» Limb landmark coordinates:
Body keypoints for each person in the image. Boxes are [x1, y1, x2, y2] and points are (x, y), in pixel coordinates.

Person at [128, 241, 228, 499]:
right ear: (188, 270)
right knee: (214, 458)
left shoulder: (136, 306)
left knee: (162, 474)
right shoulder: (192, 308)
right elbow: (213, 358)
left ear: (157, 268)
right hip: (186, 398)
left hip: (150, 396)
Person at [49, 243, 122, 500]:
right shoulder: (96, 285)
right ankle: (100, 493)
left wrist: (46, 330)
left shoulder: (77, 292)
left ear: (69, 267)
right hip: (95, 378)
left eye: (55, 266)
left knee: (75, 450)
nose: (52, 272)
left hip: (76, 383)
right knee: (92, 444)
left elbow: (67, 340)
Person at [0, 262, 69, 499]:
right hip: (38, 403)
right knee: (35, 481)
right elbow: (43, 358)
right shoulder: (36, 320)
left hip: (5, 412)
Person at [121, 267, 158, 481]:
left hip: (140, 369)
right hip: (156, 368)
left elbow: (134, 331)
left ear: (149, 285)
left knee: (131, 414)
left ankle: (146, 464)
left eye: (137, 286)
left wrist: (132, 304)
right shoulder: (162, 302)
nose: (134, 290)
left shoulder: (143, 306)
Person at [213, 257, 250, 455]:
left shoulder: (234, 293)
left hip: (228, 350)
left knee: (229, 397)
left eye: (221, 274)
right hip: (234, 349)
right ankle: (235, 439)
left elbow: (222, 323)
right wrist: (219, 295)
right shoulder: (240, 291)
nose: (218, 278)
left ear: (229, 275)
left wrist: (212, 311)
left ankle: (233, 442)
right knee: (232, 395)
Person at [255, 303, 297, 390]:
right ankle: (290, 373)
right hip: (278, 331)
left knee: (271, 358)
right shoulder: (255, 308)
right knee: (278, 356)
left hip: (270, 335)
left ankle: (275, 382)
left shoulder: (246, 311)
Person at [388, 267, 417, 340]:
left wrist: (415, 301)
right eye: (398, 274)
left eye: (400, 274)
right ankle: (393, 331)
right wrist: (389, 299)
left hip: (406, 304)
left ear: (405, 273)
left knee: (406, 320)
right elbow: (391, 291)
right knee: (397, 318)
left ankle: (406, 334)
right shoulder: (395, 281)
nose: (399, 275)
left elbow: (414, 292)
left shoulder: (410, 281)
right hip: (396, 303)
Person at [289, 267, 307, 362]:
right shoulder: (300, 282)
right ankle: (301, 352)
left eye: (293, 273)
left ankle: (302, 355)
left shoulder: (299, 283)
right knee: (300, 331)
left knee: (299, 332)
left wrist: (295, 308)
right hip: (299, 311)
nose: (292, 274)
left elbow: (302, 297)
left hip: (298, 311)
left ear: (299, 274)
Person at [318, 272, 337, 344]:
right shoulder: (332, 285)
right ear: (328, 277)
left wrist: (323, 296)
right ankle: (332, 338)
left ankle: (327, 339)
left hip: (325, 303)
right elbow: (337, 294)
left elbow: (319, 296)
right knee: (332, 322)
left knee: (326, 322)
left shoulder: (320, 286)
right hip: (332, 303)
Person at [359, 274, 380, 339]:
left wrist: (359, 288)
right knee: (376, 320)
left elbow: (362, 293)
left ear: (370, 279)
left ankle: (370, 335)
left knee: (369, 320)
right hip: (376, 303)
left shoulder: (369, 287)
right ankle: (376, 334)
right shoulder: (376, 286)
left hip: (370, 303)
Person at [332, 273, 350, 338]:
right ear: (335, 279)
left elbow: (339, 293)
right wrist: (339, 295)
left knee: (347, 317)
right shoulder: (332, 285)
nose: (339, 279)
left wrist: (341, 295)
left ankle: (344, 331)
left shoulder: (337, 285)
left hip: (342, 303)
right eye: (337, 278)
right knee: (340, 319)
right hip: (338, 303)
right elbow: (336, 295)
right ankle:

» What you need to do:
Out of the entries above, write out only the lines between the line holding "left hip: (228, 350)" and the line holding "left wrist: (212, 311)", inclusive, each exactly as given.

» Result of this task:
left hip: (228, 350)
left knee: (229, 397)
left eye: (221, 274)
right hip: (234, 349)
right ankle: (235, 439)
left elbow: (222, 323)
right wrist: (219, 295)
right shoulder: (240, 291)
nose: (218, 278)
left ear: (229, 275)
left wrist: (212, 311)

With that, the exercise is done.